I think the difference might come from the gradient reduction of all device gradients after the backward pass.
Here is an overview of the DataParallel
algorithm.
Unfortunately, I can’t test it right now, but from my understanding after the parallel_apply
of model’s backward pass, the gradients will be reduced and thus accumulated on the default device.
In a general sense, you are using a larger batch size for the same model, which also might change the training behavior. While the parameters of the model are usually updated after each batch iteration, you are using the same parameters for multiple batches (on the different GPU).
Let me know, if that makes sense or if I’m completely mistaken.
As I can’t test it right now, please take this statement with a grain of salt!
Thanks a lot for the clarification. Yeah that makes sense, because like you say, it’s not like k “regular” batch updated, but we essentially aggregate the results from the k GPUs before we apply the update.

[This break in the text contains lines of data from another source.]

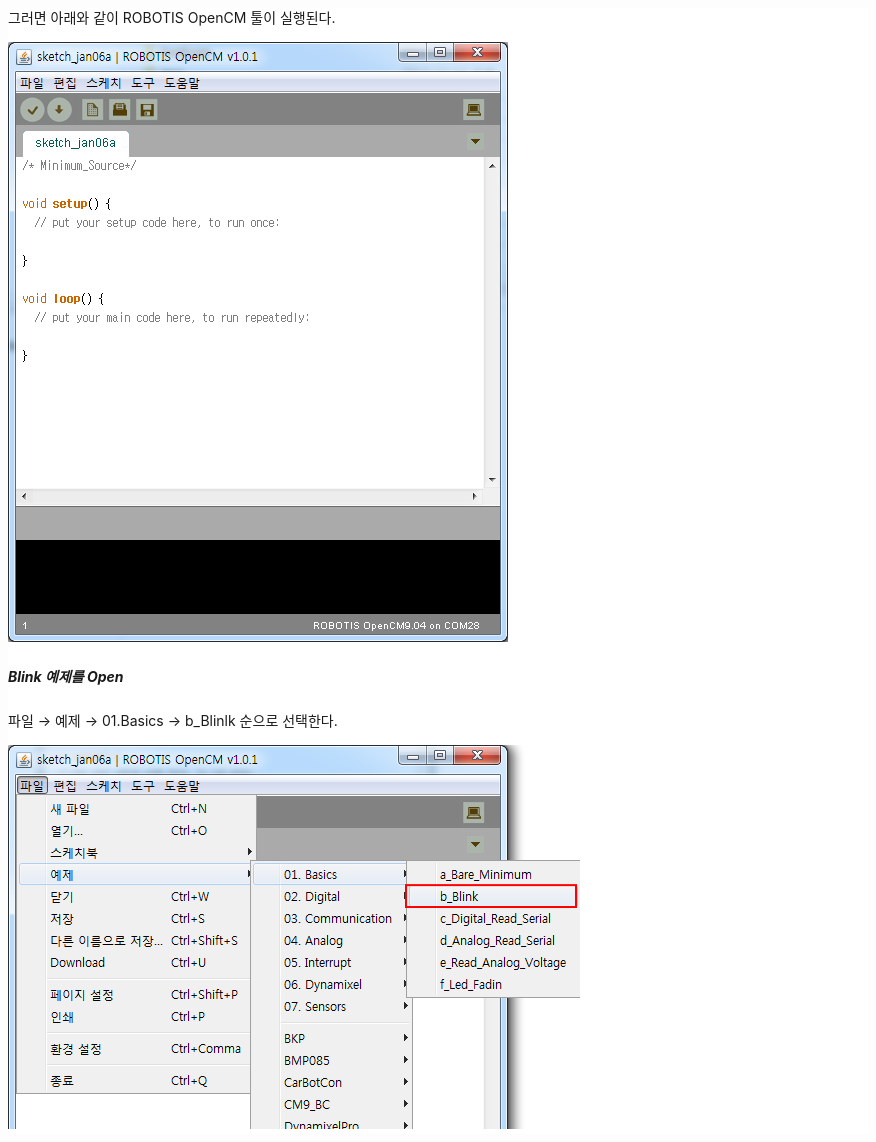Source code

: 그러면 아래와 같이 ROBOTIS OpenCM 툴이 실행된다.

![img](/assets/images/sw/opencm_ide/opencm9.04_windows12.png)

##### Blink 예제를 Open

파일 → 예제 → 01.Basics → b_Blinlk 순으로 선택한다.

![img](/assets/images/sw/opencm_ide/opencm9.04_windows13.png)

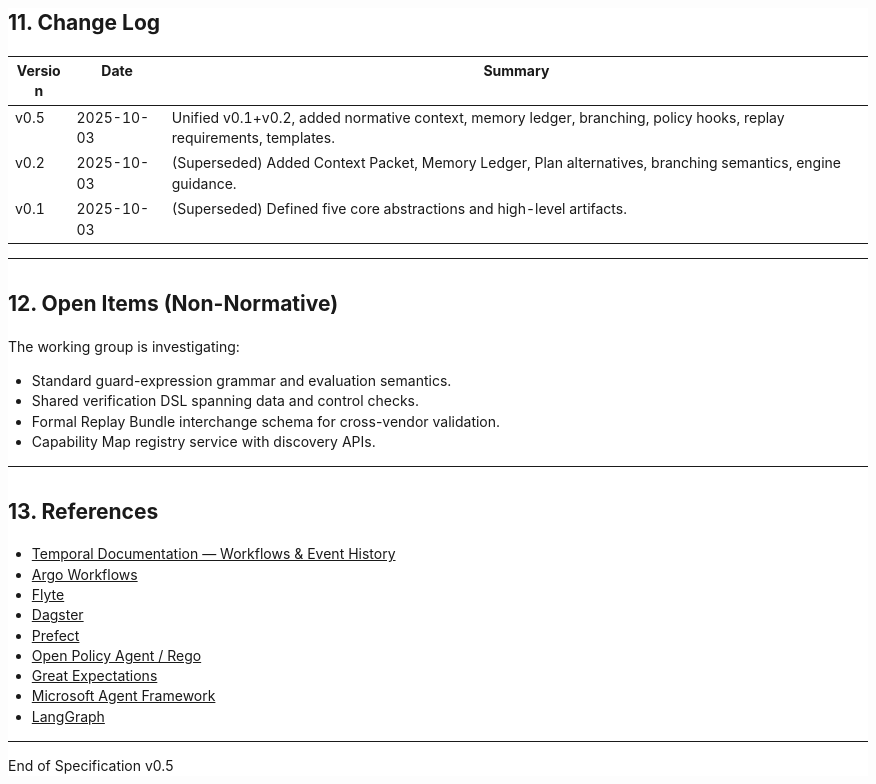 
## 11. Change Log

| Version | Date | Summary |
|---------|------|---------|
| v0.5 | 2025-10-03 | Unified v0.1+v0.2, added normative context, memory ledger, branching, policy hooks, replay requirements, templates. |
| v0.2 | 2025-10-03 | (Superseded) Added Context Packet, Memory Ledger, Plan alternatives, branching semantics, engine guidance. |
| v0.1 | 2025-10-03 | (Superseded) Defined five core abstractions and high-level artifacts. |

---

## 12. Open Items (Non-Normative)

The working group is investigating:

- Standard guard-expression grammar and evaluation semantics.
- Shared verification DSL spanning data and control checks.
- Formal Replay Bundle interchange schema for cross-vendor validation.
- Capability Map registry service with discovery APIs.

---

## 13. References

- [Temporal Documentation — Workflows & Event History](https://docs.temporal.io/)
- [Argo Workflows](https://argoproj.github.io/workflows/)
- [Flyte](https://flyte.org/)
- [Dagster](https://dagster.io/)
- [Prefect](https://docs.prefect.io/)
- [Open Policy Agent / Rego](https://openpolicyagent.org/)
- [Great Expectations](https://docs.greatexpectations.io/)
- [Microsoft Agent Framework](https://learn.microsoft.com/en-us/agent-framework/overview/)
- [LangGraph](https://langchain-ai.github.io/langgraph/)

---

End of Specification v0.5
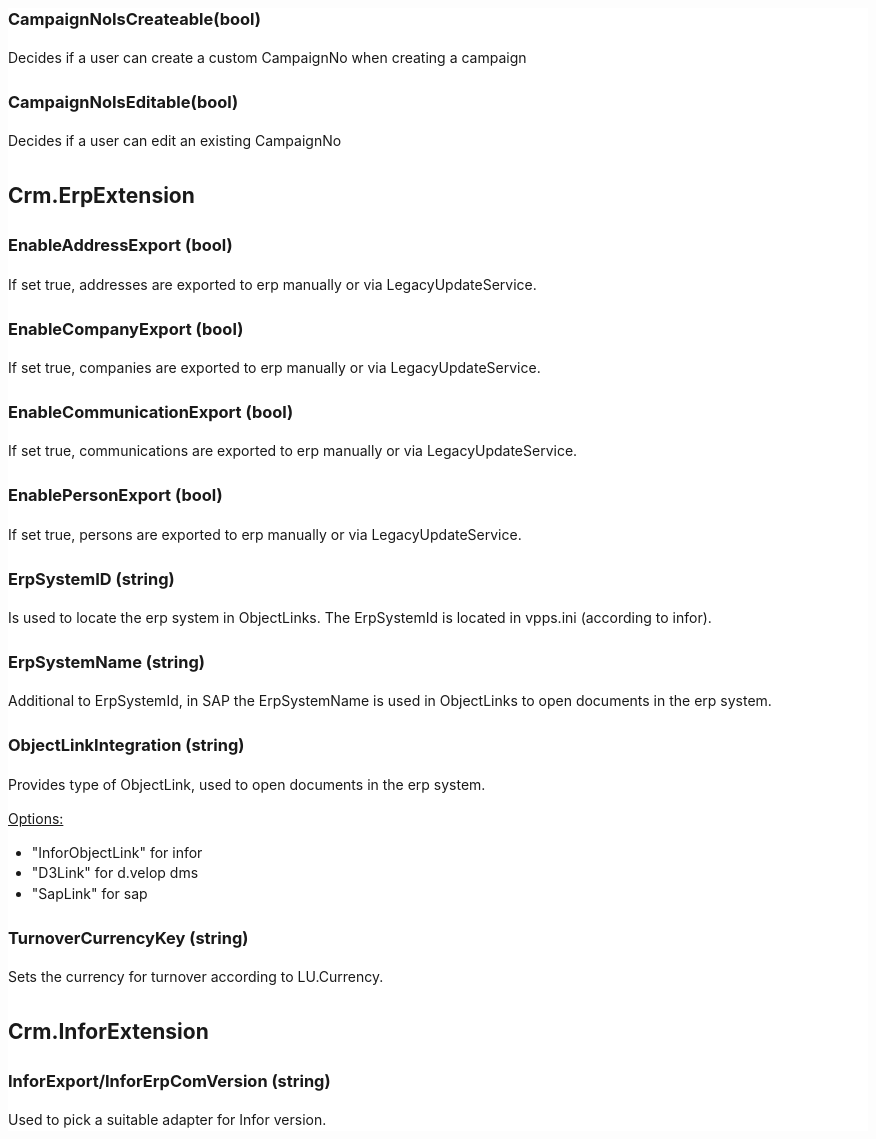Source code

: ### CampaignNoIsCreateable(bool)

Decides if a user can create a custom CampaignNo when creating a campaign

### CampaignNoIsEditable(bool)

Decides if a user can edit an existing CampaignNo 


## Crm.ErpExtension

### EnableAddressExport (bool)

If set true, addresses are exported to erp manually or via LegacyUpdateService.

### EnableCompanyExport (bool) 

If set true, companies are exported to erp manually or via LegacyUpdateService.
### EnableCommunicationExport (bool)

If set true, communications are exported to erp manually or via LegacyUpdateService.

### EnablePersonExport (bool) 

If set true, persons are exported to erp manually or via LegacyUpdateService.

### ErpSystemID (string) 

Is used to locate the erp system in ObjectLinks. The ErpSystemId is located in vpps.ini (according to infor).
### ErpSystemName (string) 
Additional to ErpSystemId, in SAP the ErpSystemName is used in ObjectLinks to open documents in the erp system.
### ObjectLinkIntegration (string) 
Provides type of ObjectLink, used to open documents in the erp system. 

<u>Options:</u>

- "InforObjectLink" for infor
- "D3Link" for d.velop dms
- "SapLink" for sap

### TurnoverCurrencyKey (string)

Sets the currency for turnover according to LU.Currency.

## Crm.InforExtension
### InforExport/InforErpComVersion (string) 
Used to pick a suitable adapter for Infor version. 
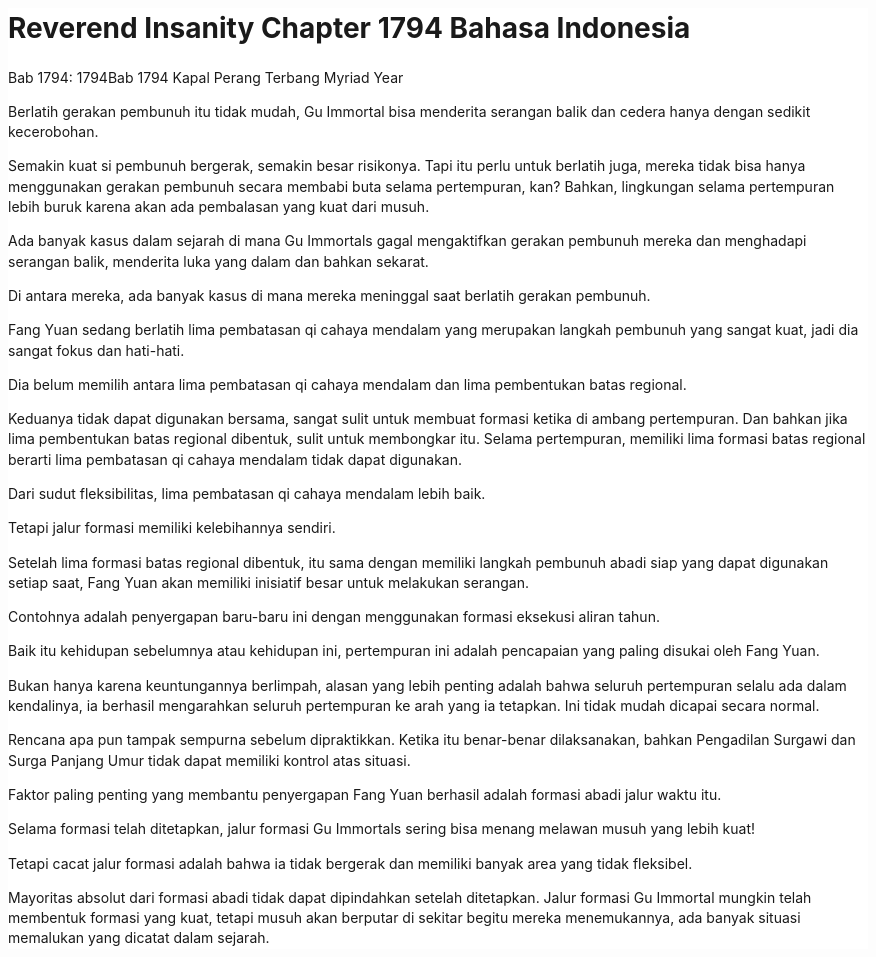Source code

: # Reverend Insanity Chapter 1794 Bahasa Indonesia

Bab 1794: 1794Bab 1794 Kapal Perang Terbang Myriad Year

Berlatih gerakan pembunuh itu tidak mudah, Gu Immortal bisa menderita serangan balik dan cedera hanya dengan sedikit kecerobohan.



Semakin kuat si pembunuh bergerak, semakin besar risikonya. Tapi itu perlu untuk berlatih juga, mereka tidak bisa hanya menggunakan gerakan pembunuh secara membabi buta selama pertempuran, kan? Bahkan, lingkungan selama pertempuran lebih buruk karena akan ada pembalasan yang kuat dari musuh.

Ada banyak kasus dalam sejarah di mana Gu Immortals gagal mengaktifkan gerakan pembunuh mereka dan menghadapi serangan balik, menderita luka yang dalam dan bahkan sekarat.

Di antara mereka, ada banyak kasus di mana mereka meninggal saat berlatih gerakan pembunuh.

Fang Yuan sedang berlatih lima pembatasan qi cahaya mendalam yang merupakan langkah pembunuh yang sangat kuat, jadi dia sangat fokus dan hati-hati.

Dia belum memilih antara lima pembatasan qi cahaya mendalam dan lima pembentukan batas regional.

Keduanya tidak dapat digunakan bersama, sangat sulit untuk membuat formasi ketika di ambang pertempuran. Dan bahkan jika lima pembentukan batas regional dibentuk, sulit untuk membongkar itu. Selama pertempuran, memiliki lima formasi batas regional berarti lima pembatasan qi cahaya mendalam tidak dapat digunakan.

Dari sudut fleksibilitas, lima pembatasan qi cahaya mendalam lebih baik.

Tetapi jalur formasi memiliki kelebihannya sendiri.

Setelah lima formasi batas regional dibentuk, itu sama dengan memiliki langkah pembunuh abadi siap yang dapat digunakan setiap saat, Fang Yuan akan memiliki inisiatif besar untuk melakukan serangan.

Contohnya adalah penyergapan baru-baru ini dengan menggunakan formasi eksekusi aliran tahun.

Baik itu kehidupan sebelumnya atau kehidupan ini, pertempuran ini adalah pencapaian yang paling disukai oleh Fang Yuan.

Bukan hanya karena keuntungannya berlimpah, alasan yang lebih penting adalah bahwa seluruh pertempuran selalu ada dalam kendalinya, ia berhasil mengarahkan seluruh pertempuran ke arah yang ia tetapkan. Ini tidak mudah dicapai secara normal.

Rencana apa pun tampak sempurna sebelum dipraktikkan. Ketika itu benar-benar dilaksanakan, bahkan Pengadilan Surgawi dan Surga Panjang Umur tidak dapat memiliki kontrol atas situasi.

Faktor paling penting yang membantu penyergapan Fang Yuan berhasil adalah formasi abadi jalur waktu itu.

Selama formasi telah ditetapkan, jalur formasi Gu Immortals sering bisa menang melawan musuh yang lebih kuat!

Tetapi cacat jalur formasi adalah bahwa ia tidak bergerak dan memiliki banyak area yang tidak fleksibel.



Mayoritas absolut dari formasi abadi tidak dapat dipindahkan setelah ditetapkan. Jalur formasi Gu Immortal mungkin telah membentuk formasi yang kuat, tetapi musuh akan berputar di sekitar begitu mereka menemukannya, ada banyak situasi memalukan yang dicatat dalam sejarah.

On the other hand, if I choose a 4-times larger batch size compared to the 1 GPU version, I thought the results are the same, because each GPU would compute the predictions separately, but then the default device would combine the loss of the combined batches to compute the gradient. (but the downside would then be that there couldn’t be an efficient backward pass leveraging parallelism)
From the post you link (Debugging DataParallel, no speedup and uneven memory allocation - #13 by ngimel),
in forward:
- scatter mini-batch to GPU1, GPU2
- replicate model on GPU2 (it is already on GPU1)
- model_gpu1(input_gpu1), model_gpu2(input_gpu2) (this step is parallel_apply)
- gather output mini-batch from GPU1, GPU2 onto GPU1
in backward:
- scatter grad_output and input
- parallel_apply model’s backward pass
- reduce GPU2 replica’s gradients onto GPU1 model
Why do we need to “gather output mini-batch from GPU1, GPU2 onto GPU1” as the last step of the forward pass? If each GPU has its own gradient (computed based on the scattered mini-batch), this shouldn’t be necessary, right?
That reason for this is the loss calculation which will take place on the default device.
As a small side note, this is also the reason you see a bit more memory consumption on one device.
You could skip it by adding your loss directly into your model and calculate the losses on each replica.
Then only the (scalar) loss value has to be reduced.
You could skip it by adding your loss directly into your model and calculate the losses on each replica.
ohhh, I see now. This is basically because the dataset (labels) sit on the first device. It’s not a design choice but rather a consequence of where I put the loss function (or rather the inputs for the loss function in terms of the labels). Makes so much sense now. Thanks!
Just wanted to leave a note regarding Batchnorm. The running stats might differ too in case of multi gpu usage instead of single gpu.